American librarian (1912–2006)

Page Ackerman (June 30, 1912 – February 28, 2006) was an American librarian that received recognition for her work. She worked at the University of California, Los Angeles, for a few decades, and then she became a professor in UCLA's Graduate School of Library and Information Science.

==Personal life and death==
Ackerman was born on June 30, 1912, in Evanston, Illinois, and moved to Santa Monica, California, with her parents. In 1929, Ackerman attended the University of California at its then-recently built Westwood campus. She attended Agnes Scott College in Georgia as a junior by transferring using a physical education scholarship, and she graduated from there in 1933 with a Bachelor of Arts degree in English. Ackerman then attended the University of North Carolina at Chapel Hill (UNC), from which she graduated in 1940 with a Bachelor of Arts degree in library science.

Ackerman died on February 28, 2006, from congestive heart failure in Duarte, California.

==Career==
After completing her education, Ackerman began working at the Columbia Theological Seminary in Decatur and she left the position in 1943. During the same year, Ackerman was the post librarian at the U.S. Army Aberdeen Proving Ground in Maryland. Due to her working there, she became friends with astronomer Edwin Hubble and his wife, Grace. Ackerman received regimental review and a citation for Meritorious Service at the end of her time in the position. She became an assistant librarian in Richmond, Virginia, at the Union Theological Seminary, and she held that position from 1945 to 1949. Ackerman became the assistant university librarian at the University of California, Los Angeles (UCLA) in 1954, the associate university librarian in 1965, and the university librarian from 1973 until 1977. During her time at UCLA, she created the library's administrative network, and the network became a model for such systems across the United States. She worked on a university-wide catalog, improved selection, regional storage facilities, and acquiring extensive significant collections. Ackerman was in charge of taking care of the university's 3 million volumes and almost 500 staff. She was a part of the American Library Association (ALA) Council, and the ALA Committee on Organization.

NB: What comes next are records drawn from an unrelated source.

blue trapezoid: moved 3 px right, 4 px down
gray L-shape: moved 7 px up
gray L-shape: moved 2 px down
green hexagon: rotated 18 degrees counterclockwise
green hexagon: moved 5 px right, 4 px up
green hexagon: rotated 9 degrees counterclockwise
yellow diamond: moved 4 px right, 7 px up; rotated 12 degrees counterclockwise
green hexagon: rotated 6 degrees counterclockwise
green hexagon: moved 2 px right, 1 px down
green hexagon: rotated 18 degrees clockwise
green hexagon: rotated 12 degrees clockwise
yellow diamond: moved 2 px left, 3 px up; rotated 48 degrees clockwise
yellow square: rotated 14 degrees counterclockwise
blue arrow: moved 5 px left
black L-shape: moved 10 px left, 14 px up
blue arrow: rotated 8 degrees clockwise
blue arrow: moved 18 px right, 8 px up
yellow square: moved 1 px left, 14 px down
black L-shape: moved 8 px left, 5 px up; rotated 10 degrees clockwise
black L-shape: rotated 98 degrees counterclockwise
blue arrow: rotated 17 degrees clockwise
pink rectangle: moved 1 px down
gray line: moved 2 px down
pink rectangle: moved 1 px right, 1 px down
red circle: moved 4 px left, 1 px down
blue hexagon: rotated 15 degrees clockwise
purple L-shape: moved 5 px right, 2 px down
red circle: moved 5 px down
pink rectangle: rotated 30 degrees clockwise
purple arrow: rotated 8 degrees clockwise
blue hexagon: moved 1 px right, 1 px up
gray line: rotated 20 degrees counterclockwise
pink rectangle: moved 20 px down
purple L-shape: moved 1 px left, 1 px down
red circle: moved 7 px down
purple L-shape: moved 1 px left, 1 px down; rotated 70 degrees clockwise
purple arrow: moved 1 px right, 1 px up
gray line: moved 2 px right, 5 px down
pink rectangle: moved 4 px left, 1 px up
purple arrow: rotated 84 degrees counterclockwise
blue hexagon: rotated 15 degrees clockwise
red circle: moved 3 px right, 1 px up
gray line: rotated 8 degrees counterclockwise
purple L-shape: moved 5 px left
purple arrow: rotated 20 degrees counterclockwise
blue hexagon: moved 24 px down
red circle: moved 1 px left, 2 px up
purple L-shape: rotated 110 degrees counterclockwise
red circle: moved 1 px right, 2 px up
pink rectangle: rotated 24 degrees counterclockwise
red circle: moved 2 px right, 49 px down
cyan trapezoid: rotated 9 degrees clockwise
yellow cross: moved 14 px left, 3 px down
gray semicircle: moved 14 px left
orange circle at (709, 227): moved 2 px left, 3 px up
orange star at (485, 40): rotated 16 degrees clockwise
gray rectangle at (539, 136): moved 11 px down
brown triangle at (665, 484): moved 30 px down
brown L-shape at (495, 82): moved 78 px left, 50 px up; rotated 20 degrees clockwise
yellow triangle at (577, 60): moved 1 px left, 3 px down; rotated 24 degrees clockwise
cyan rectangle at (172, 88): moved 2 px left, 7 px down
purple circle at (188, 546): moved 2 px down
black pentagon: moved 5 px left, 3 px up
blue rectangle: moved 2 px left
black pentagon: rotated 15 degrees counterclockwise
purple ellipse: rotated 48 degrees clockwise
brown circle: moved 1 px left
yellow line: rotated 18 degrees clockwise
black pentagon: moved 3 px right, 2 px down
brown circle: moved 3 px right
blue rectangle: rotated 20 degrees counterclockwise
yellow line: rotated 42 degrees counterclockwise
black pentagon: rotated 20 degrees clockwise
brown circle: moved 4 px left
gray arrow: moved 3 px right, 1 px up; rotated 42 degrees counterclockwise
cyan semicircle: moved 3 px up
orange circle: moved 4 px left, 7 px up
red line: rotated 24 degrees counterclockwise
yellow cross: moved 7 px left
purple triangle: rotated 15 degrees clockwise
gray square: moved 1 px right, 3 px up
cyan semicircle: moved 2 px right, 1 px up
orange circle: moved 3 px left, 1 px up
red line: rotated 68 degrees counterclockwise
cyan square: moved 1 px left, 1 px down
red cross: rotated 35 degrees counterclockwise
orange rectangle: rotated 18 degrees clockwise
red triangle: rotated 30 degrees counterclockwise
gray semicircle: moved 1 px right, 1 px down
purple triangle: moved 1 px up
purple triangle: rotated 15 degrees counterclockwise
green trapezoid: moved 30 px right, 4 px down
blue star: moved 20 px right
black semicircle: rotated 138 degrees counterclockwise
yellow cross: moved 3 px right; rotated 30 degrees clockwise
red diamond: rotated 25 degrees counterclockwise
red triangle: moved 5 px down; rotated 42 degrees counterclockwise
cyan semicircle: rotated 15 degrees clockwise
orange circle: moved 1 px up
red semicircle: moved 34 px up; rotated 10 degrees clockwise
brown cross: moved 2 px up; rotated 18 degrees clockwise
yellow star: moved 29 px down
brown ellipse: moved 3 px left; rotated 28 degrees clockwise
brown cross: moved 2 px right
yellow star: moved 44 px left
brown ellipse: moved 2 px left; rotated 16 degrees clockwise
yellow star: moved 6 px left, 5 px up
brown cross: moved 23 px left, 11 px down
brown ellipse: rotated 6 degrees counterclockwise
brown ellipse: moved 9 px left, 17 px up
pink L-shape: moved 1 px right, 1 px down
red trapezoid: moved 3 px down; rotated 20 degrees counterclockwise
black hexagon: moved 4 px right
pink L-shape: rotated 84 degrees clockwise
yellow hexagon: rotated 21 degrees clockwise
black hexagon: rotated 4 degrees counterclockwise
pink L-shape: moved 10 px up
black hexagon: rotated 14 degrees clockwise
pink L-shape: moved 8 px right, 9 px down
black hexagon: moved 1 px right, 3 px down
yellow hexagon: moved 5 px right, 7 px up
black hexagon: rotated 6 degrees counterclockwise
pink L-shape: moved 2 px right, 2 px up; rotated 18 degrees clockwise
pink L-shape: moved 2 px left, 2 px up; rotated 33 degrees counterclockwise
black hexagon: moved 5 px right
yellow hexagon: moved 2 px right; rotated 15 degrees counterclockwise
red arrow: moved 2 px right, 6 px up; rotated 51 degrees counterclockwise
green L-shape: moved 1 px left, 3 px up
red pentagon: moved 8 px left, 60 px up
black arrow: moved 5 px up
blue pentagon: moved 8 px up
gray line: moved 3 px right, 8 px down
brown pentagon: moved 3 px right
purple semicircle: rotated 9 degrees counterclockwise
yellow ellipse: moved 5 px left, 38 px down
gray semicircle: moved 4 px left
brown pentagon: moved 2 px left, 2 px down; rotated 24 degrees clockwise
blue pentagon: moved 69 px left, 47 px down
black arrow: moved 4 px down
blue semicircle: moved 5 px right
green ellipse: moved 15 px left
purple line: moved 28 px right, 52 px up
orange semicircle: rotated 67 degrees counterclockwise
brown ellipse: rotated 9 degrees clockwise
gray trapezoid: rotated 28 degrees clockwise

From 1973 to 1977 and from 1982 to 1983, Ackerman was a professor in UCLA's Graduate School of Library and Information Science. Ackerman had an important part in the creating the Frances Clark Sayers Lectureship. She also worked as a visiting librarian at the University of California, Berkeley and a consultant of university libraries in California, Arizona, Florida, and Hawaii. During her tenure as university librarian, Ackerman was the first woman on the Association of Research Libraries' board of directors.

==Reception and awards==
In 1973, Ackerman received a Distinguished Alumnus Award from UNC during University Day. She was the second woman to receive the award during the University Day ceremonies. The Chapel Hill News said that Ackerman was "one of the foremost woman librarians in the nation." Ackerman won the Status of Women Award from the American Association of University Women, the Agnes Scott College's Outstanding Alumna Award for Distinguished Career, and a Distinguished Career Citation from the Association of College and Research Libraries. A two-volume biography of interviews with Ackerman was published in 1995, and it is held in the Charles E. Young Research Library.